*WHAT THE EXERCISE ASKS*.
Below are records; report the number of lines in them that include the word "hIcon", with no other text.

Records contained in a dataset:
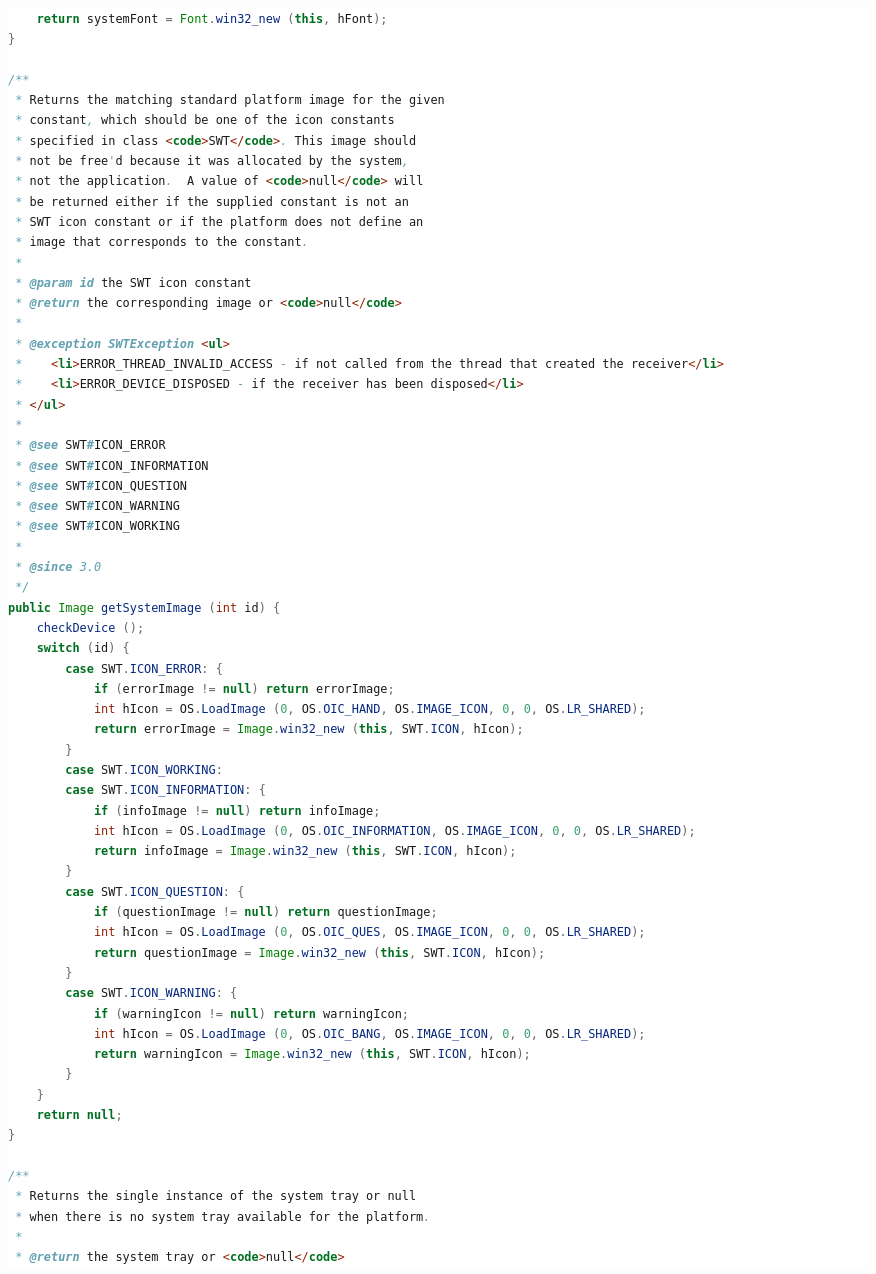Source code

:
 ```java
	return systemFont = Font.win32_new (this, hFont);
}

/**
 * Returns the matching standard platform image for the given
 * constant, which should be one of the icon constants
 * specified in class <code>SWT</code>. This image should
 * not be free'd because it was allocated by the system,
 * not the application.  A value of <code>null</code> will
 * be returned either if the supplied constant is not an
 * SWT icon constant or if the platform does not define an
 * image that corresponds to the constant. 
 *
 * @param id the SWT icon constant
 * @return the corresponding image or <code>null</code>
 *
 * @exception SWTException <ul>
 *    <li>ERROR_THREAD_INVALID_ACCESS - if not called from the thread that created the receiver</li>
 *    <li>ERROR_DEVICE_DISPOSED - if the receiver has been disposed</li>
 * </ul>
 *
 * @see SWT#ICON_ERROR
 * @see SWT#ICON_INFORMATION
 * @see SWT#ICON_QUESTION
 * @see SWT#ICON_WARNING
 * @see SWT#ICON_WORKING
 * 
 * @since 3.0
 */
public Image getSystemImage (int id) {
	checkDevice ();
	switch (id) {
		case SWT.ICON_ERROR: {
			if (errorImage != null) return errorImage;
			int hIcon = OS.LoadImage (0, OS.OIC_HAND, OS.IMAGE_ICON, 0, 0, OS.LR_SHARED);
			return errorImage = Image.win32_new (this, SWT.ICON, hIcon);
		}
		case SWT.ICON_WORKING:
		case SWT.ICON_INFORMATION: {
			if (infoImage != null) return infoImage;
			int hIcon = OS.LoadImage (0, OS.OIC_INFORMATION, OS.IMAGE_ICON, 0, 0, OS.LR_SHARED);
			return infoImage = Image.win32_new (this, SWT.ICON, hIcon);
		}
		case SWT.ICON_QUESTION: {
			if (questionImage != null) return questionImage;
			int hIcon = OS.LoadImage (0, OS.OIC_QUES, OS.IMAGE_ICON, 0, 0, OS.LR_SHARED);
			return questionImage = Image.win32_new (this, SWT.ICON, hIcon);
		}
		case SWT.ICON_WARNING: {
			if (warningIcon != null) return warningIcon;
			int hIcon = OS.LoadImage (0, OS.OIC_BANG, OS.IMAGE_ICON, 0, 0, OS.LR_SHARED);
			return warningIcon = Image.win32_new (this, SWT.ICON, hIcon);
		}
	}
	return null;
}

/**
 * Returns the single instance of the system tray or null
 * when there is no system tray available for the platform.
 *
 * @return the system tray or <code>null</code>
```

*EXPECTED ANSWER*.
8